Building a universal standard
for health data
This situation might change dramatically, on account of recent successes in establishing new legislation with the power to circumvent many of the roadblocks for healthcare’s digital transformation.
Advancements include individual health record numbers that are separate from Medicare, a National Health Data Dictionary that defines terminology standards, and we’ve established the Australian Digital Health Agency (ADHA) – a national body with support from all states and the federal government that will drive the national agenda for health.
Such improvements build on the success of Australia’s MyHealth record – a snapshot of personal health data that is already in use by 20% of the population.
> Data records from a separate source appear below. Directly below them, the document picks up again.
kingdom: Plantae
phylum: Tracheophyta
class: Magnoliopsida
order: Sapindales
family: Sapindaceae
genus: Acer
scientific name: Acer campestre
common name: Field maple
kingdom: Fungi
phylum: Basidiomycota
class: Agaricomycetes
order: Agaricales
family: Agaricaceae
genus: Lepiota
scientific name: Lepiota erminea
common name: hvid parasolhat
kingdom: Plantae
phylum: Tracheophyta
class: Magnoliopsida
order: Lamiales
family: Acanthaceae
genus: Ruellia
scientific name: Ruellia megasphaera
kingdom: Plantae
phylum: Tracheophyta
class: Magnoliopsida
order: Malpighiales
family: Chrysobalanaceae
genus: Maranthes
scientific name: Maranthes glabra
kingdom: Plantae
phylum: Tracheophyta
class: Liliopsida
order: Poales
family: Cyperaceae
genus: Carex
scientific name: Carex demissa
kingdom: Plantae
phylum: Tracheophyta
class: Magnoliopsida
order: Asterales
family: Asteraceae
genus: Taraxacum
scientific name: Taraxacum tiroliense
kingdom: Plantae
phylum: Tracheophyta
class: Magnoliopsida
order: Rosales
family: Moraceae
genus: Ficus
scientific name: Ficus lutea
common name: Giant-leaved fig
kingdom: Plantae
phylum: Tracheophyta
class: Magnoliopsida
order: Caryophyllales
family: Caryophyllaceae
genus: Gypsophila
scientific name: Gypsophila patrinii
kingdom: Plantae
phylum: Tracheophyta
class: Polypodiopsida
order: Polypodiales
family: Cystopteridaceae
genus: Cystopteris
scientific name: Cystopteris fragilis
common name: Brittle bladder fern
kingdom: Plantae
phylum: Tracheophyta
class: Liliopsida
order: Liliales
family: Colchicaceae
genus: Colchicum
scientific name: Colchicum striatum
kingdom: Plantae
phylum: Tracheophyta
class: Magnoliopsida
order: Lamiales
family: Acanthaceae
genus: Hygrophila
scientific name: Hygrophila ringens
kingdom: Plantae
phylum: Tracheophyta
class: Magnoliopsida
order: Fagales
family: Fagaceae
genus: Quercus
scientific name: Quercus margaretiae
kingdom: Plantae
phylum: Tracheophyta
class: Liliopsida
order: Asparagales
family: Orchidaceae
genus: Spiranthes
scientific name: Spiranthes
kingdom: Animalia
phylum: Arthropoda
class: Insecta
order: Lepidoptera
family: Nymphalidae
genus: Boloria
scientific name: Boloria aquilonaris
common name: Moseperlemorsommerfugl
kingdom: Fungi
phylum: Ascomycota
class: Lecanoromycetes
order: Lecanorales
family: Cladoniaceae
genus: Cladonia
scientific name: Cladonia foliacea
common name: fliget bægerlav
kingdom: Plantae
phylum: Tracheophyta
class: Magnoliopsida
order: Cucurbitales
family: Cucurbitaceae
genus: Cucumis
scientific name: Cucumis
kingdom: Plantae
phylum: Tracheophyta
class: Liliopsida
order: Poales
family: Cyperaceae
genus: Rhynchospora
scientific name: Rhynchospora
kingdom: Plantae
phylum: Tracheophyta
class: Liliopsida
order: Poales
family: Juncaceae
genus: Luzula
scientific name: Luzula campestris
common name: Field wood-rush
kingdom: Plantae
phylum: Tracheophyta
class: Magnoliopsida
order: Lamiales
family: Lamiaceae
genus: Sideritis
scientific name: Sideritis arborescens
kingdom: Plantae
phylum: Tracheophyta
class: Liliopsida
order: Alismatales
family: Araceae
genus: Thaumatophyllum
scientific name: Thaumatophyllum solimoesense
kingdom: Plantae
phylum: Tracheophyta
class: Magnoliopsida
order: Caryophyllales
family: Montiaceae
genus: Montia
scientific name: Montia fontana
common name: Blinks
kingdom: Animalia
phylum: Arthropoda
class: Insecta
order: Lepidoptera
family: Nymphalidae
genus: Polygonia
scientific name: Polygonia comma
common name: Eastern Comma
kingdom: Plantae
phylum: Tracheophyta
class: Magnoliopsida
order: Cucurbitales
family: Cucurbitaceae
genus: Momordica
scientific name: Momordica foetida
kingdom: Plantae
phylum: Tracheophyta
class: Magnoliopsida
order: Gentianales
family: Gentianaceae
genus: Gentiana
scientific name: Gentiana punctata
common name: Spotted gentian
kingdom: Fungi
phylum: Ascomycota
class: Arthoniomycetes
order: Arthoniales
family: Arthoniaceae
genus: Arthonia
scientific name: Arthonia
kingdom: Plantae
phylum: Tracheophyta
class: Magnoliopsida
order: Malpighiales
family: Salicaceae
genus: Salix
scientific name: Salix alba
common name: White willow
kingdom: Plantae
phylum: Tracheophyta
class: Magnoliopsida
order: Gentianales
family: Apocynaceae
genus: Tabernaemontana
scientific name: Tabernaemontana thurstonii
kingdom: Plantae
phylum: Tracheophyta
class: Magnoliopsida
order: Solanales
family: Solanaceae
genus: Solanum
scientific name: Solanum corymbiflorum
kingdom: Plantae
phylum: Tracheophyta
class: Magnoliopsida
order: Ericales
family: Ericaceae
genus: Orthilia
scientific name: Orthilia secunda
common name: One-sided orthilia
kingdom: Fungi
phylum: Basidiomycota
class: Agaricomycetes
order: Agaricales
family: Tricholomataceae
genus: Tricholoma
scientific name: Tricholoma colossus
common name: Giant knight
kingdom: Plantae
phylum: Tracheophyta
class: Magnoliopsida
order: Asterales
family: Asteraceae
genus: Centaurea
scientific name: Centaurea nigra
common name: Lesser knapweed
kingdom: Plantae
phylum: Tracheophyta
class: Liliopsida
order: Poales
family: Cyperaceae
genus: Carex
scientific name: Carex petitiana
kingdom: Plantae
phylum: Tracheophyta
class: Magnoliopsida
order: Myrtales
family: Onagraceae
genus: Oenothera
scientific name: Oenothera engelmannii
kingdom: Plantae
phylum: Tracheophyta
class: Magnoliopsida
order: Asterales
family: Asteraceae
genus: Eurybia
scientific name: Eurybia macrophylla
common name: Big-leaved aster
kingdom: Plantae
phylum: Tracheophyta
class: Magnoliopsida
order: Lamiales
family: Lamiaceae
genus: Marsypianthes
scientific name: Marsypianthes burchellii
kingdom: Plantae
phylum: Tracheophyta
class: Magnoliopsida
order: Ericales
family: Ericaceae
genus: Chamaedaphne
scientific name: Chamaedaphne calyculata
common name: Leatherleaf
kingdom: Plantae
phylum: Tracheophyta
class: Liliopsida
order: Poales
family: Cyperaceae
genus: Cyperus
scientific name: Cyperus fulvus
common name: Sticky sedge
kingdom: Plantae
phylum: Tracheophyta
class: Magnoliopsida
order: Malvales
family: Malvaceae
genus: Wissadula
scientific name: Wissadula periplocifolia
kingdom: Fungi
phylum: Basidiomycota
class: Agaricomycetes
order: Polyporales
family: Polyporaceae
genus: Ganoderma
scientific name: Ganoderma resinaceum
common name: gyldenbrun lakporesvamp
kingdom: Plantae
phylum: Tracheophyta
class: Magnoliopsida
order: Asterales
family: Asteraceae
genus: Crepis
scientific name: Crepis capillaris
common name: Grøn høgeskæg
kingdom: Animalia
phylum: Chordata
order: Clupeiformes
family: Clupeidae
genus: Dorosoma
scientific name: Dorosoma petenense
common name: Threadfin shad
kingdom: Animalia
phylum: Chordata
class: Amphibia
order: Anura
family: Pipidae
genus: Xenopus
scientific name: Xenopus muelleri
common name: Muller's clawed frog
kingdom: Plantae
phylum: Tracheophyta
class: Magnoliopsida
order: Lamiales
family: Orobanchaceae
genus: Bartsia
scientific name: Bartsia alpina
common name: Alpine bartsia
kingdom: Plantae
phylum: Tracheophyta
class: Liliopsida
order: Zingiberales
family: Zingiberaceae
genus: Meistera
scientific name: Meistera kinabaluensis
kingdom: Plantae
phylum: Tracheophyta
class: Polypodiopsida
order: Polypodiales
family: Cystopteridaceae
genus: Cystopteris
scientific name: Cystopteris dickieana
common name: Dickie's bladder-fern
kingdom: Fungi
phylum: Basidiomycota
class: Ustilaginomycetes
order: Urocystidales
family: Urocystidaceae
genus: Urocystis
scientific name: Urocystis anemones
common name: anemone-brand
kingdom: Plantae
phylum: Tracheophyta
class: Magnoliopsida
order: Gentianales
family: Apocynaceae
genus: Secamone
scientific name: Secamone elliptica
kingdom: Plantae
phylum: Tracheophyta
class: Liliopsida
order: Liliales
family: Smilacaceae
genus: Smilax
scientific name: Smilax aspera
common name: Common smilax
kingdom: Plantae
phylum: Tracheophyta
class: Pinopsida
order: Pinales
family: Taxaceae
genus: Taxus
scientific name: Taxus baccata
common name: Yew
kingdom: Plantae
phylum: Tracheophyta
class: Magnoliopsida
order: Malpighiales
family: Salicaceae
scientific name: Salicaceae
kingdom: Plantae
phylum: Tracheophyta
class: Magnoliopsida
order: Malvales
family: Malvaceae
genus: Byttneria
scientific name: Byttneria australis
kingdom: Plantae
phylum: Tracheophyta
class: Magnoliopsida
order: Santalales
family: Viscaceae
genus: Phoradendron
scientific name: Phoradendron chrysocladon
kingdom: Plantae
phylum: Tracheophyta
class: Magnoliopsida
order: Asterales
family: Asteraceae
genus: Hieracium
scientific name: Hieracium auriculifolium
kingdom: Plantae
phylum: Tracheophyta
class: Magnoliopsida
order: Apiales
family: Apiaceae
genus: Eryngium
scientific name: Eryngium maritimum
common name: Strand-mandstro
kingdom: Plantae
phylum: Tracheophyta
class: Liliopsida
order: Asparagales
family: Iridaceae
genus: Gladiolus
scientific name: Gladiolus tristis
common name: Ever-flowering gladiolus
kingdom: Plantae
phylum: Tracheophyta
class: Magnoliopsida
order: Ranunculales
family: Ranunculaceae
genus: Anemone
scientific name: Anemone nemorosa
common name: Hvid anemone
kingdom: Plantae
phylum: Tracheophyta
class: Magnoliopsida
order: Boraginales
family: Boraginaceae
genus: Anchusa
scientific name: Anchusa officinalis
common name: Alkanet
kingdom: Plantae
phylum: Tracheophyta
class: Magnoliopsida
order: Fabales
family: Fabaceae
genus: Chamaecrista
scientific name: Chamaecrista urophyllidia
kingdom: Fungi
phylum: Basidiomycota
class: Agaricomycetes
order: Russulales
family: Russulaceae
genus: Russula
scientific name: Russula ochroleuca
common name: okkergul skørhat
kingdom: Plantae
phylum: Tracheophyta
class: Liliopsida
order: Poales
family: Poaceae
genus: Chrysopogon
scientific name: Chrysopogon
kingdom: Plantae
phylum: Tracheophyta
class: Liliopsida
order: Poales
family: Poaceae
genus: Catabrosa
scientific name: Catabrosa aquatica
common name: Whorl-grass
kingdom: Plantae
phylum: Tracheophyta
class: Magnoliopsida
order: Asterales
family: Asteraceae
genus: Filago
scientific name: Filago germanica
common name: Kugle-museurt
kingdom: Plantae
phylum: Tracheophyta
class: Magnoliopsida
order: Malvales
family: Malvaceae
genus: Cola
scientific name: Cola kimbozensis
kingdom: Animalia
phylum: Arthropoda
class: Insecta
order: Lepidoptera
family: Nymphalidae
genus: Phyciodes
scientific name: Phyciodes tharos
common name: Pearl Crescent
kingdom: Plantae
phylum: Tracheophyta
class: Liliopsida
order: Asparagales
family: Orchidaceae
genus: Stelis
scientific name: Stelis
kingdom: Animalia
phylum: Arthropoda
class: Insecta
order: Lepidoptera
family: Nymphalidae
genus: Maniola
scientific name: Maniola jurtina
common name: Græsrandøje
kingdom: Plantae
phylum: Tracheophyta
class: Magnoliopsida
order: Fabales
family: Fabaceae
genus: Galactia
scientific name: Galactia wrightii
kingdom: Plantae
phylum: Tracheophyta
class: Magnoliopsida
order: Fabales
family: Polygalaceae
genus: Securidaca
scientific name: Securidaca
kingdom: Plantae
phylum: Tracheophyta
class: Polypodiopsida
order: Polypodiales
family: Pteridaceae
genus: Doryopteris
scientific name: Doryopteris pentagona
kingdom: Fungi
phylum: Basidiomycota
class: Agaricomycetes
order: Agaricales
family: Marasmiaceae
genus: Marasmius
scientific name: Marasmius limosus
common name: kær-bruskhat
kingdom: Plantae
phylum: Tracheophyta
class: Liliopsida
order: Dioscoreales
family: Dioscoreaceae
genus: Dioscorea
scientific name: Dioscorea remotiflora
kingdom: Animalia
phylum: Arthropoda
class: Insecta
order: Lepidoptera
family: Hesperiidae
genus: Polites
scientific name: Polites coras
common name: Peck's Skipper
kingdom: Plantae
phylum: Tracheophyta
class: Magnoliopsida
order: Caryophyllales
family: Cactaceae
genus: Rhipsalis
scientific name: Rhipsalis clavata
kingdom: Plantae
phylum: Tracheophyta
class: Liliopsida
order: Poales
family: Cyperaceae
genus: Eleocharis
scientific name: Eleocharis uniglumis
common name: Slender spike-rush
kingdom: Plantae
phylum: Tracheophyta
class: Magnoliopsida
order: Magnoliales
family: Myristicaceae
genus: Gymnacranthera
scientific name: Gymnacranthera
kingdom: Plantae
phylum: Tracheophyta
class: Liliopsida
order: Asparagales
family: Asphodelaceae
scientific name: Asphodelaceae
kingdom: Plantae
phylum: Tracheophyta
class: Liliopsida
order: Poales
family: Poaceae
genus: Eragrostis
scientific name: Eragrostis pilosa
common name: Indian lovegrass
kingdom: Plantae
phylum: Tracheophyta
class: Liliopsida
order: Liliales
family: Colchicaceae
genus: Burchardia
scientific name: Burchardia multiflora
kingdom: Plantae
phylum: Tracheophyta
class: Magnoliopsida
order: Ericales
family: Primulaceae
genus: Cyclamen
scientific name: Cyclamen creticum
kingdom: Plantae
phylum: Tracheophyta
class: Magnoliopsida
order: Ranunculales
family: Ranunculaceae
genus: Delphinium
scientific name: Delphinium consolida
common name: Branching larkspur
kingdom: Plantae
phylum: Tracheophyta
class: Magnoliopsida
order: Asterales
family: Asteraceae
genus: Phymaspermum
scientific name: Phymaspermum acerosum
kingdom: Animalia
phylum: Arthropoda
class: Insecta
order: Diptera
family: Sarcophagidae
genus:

In the next two to three years, MyHealth will be expanded to include information on your most recent hospital discharge, pathology results, medical imaging results, currently prescribed medications, and so on.
In addition, the ADHA’s mandate going forward will be to establish, monitor and if necessary, enforce standards for healthcare software in order to ensure reliable interoperability between systems.
The importance, here, is in creating a framework that will, in future, extract and deliver even greater value by applying big data analytics.
Tracking individual patient activity or treatment compliance is really just the start. To be truly useful, diverse data sets need to be communicated, aggregated and analysed in ways that enable new and more effective action to be taken.
This drives a larger point – that it’s often possible for one technology’s value to be greatly enhanced by embedding it within a more inclusive ecosystem. In this context, the internet of things will open the door to new business models in which the devices themselves aren’t the core value driver; it will be the extraction and presentation of meaningful information from the data they produce.
By ensuring we cater to the legitimate concerns of both the healthcare industry and its consumers, we can look forward to health benefits like fewer visits to clinics, more effective and less intrusive treatment programs, lowered medical costs, and the vivification of a new, healthcare-focused IT industry in this country.
With Australia’s digital healthcare framework well on the way to becoming fully established, a standard of home-based healthcare inconceivable today starts to seem not just potentially, but imminently realisable.